Multi-level Analysis Sheds Light On Autism-Microbiome Link

A recent study published in Nature Neuroscience initiated at the Simons Foundation's Autism Research Initiative (SFARI) casts new light on the intricate relationship between the microbiome and autism.

The research titled “Multi-level analysis of the gut–brain axis shows autism spectrum disorder-associated molecular and microbial profiles” represents a breakthrough in understanding the link between the microbiome and autism. By reanalysing numerous previously published datasets, this study successfully harmonised disparate data from various studies and identified a microbial signature distinguishing autistic individuals from their neurotypical counterparts.

Initially reported in a press release by the Simons Foundation, the ambitious study brought together 43 experts from diverse fields, including computational biology, engineering, medicine, autism research, and microbiome studies. Their collaboration spanned institutions in North America, South America, Europe, and Asia, underlining the necessity of cross-disciplinary cooperation to gain a more comprehensive understanding of autism.

Autism’s complexity has been a formidable obstacle in identifying specific gut microbes associated with the condition. Autistic individuals display genetic, physiological, and behavioural differences, making pinpointing a one-size-fits-all microbial profile challenging. Furthermore, microbiome studies typically provide relative proportions of specific microbes, necessitating advanced statistical analyses to discern the microbial population changes relevant to autism. Adding to the complexity, most previous studies only offered snapshots of microbial populations in autistic individuals, which can vary significantly over time.

The research team developed an innovative algorithm to reanalyse 25 previously published datasets to address these challenges. These datasets included microbiome data and other ‘omic’ data, like gene expression, immune responses, and dietary information, from both autistic and neurotypical cohorts. The algorithm identified the most suitable pairs of autistic and neurotypical individuals within each dataset based on age and sex, common factors that can confound autism studies. This approach enabled the simultaneous analysis of over 600 autism-control pairs, forming a cohort of more than 1,200 children. This novel computational approach facilitated the identification of microbes with differing abundances between individuals with autism and their neurotypical counterparts.

The analysis revealed autism-specific metabolic pathways linked to specific human gut microbes. These pathways were found in the gut and mirrored in other aspects of autistic individuals, such as their brain-related gene expression profiles and dietary preferences.

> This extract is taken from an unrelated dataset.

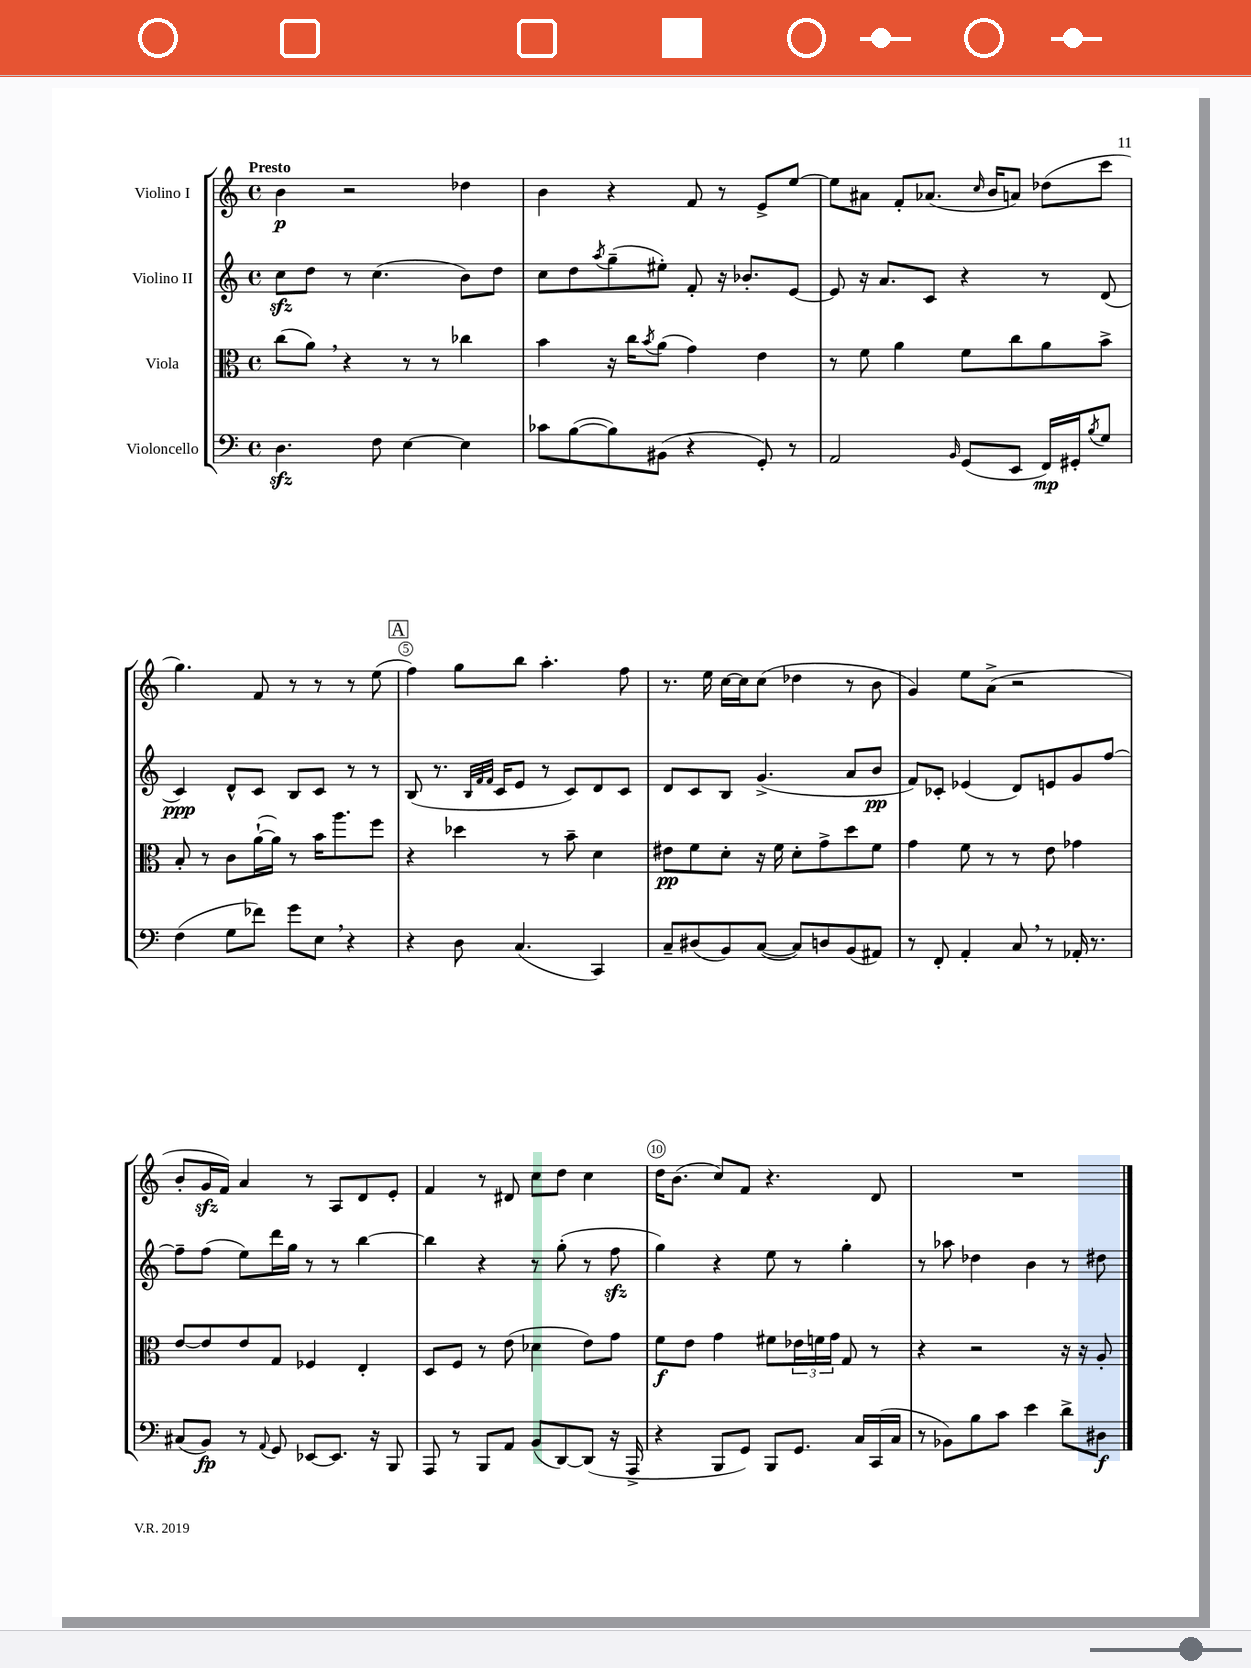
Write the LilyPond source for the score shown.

This fascinating overlap between gut microbes and their metabolic products, associated with autism and those identified in a recent faecal microbiota transplant study led by James Adams and Rosa Krajmalnik-Brown at Arizona State University’s Biodesign Center for Health Through Microbiomes provides additional validation.

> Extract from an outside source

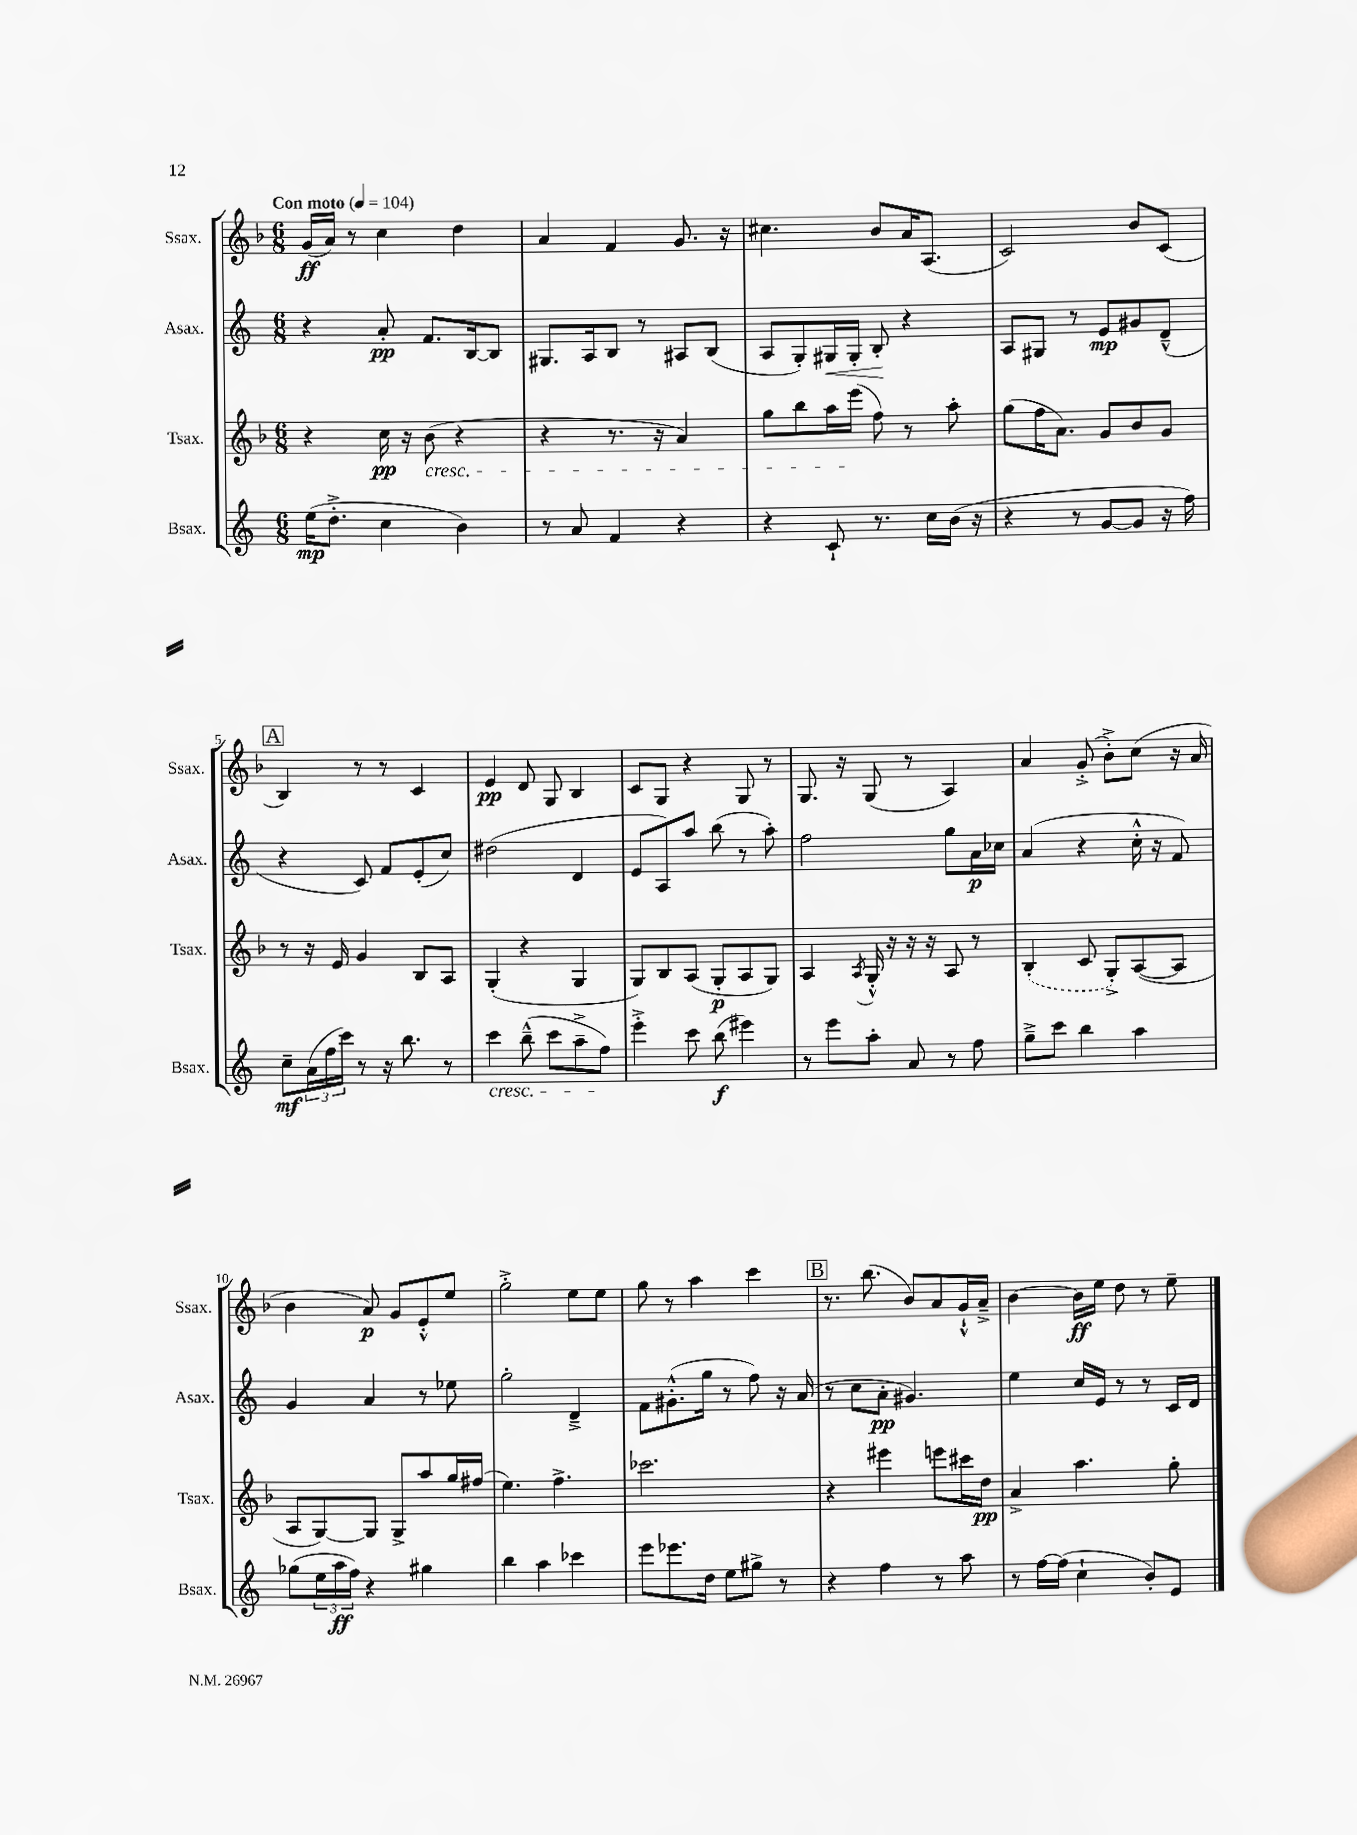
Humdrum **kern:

This research goes beyond autism, offering a structured approach applicable to other challenging areas of biomedicine. By shedding light on the microbiome’s role in autism, this approach can be extended to various fields, such as depression, Parkinson’s disease, and cancer, where the microbiome’s role remains enigmatic. It provides a structured framework for future studies in these areas, emphasising the need for more comprehensive, longitudinal research to uncover cause-and-effect relationships.